SOURCE DOCUMENT.
—————

So when you think of how precious they are, it's really extraordinary. You know, the great
Isaiah scroll is the only book that was intact found back in 1947. That one, which is on display
at the Israel Museum in Jerusalem
when you go there and I think
you've been there and you see that
it's amazing and then I found out last week, guess
what? That's not the original.
That's a facsimile. These are
so precious. They don't even
in Jerusalem, they don't leave it out.
We need to break this down for people because I'm sure
there are tons of people listening right now watching.
They don't know what we're talking about. And so
if you have a copy of my book is atheism dead
you can read about it, but most people
don't. And I want to explain this so people
understand what we're talking about because when you get
it. So, ladies and gentlemen, in 1947, a shepherd boy wondering all these bad kids, these rotten
kids, I think he was 12 years old, I don't know, these rotten kids wandering, he wanders,
he's chasing a goat. He doesn't know he's trying to follow his goat and he stumbles upon a
cave. Sounds like a fairy tale. Yes. And it's as amazing as a fairy tale. So this is 1947. Carlos
you can tell the rest of the story.

—————

SOURCE DATA.
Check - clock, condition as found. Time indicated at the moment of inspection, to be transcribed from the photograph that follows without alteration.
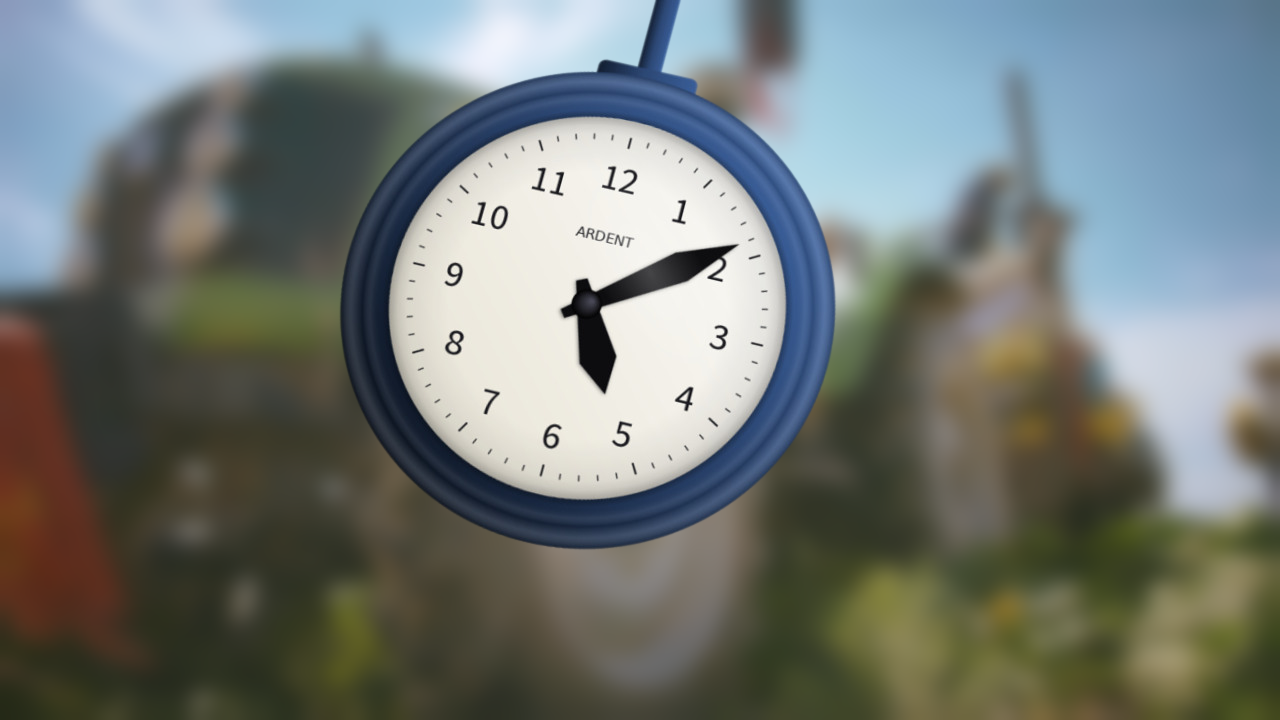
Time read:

—————

EXERCISES.
#1 In the transcript about the Isaiah scroll, what is the scroll on display at the Israel Museum in Jerusalem?
#2 Carry on the transcript about the Isaiah scroll from the point where it stops.

TASK RESPONSES.
#1 It is a facsimile, not the original.

#2
This is a true story.
Well, it really is striking because instead of going into the cave, he's a teenager and he's
nervous about going into a cave.
So he says, to find if my goat is in the cave, I'll throw a stone and see if it responds.
And when he throws the stone in, he hears something break.
And it's a clay jar.
And it contains what we now know is probably the greatest biblical, archaeological find in history.
maybe the greatest archaeological find in history, and that's 1947.
And what is studying to me, Eric, is how quickly that boy gets this transferred to an antiquities dealer in Israel.
I mean, it's just, you think of a Bedouin of sorts in Qumran.
I mean, this is 25 miles from Jerusalem by foot and not an easy walk.
And within months, they're in the hands of an antiquities dealer.
And then it's not long after that.
There's literally an ad in the Wall Street Journal in 1947 or 48 that they are for sale.
For sale?
Well, okay, so we got to break this down.
Ladies and gentlemen, understand this.
In a cave.
And again, I go into the details in my book is atheism dead because some of this stuff
sounds made up.
It's so amazing.
The cave had, think of this, for 2,000 years.
For 2,000 years, these jars had been in the cave, unbothered for 2,000 years.
What is in the jars?
Scrolls.
What are the scrolls?
This is scrolls of all kinds of stuff, including the handwritten scroll of the book of Isaiah.
Yes.
The handwritten scroll, almost every single book.
Everyone, everyone except for Esther, yes.
From the Old Testament.
Everyone but the book of Esther,
handwritten on scrolls preserved for 2,000 years untouched in a cave
that a shepherd boy stumbles upon because of his goat,
the goat clearly led by the Holy Spirit.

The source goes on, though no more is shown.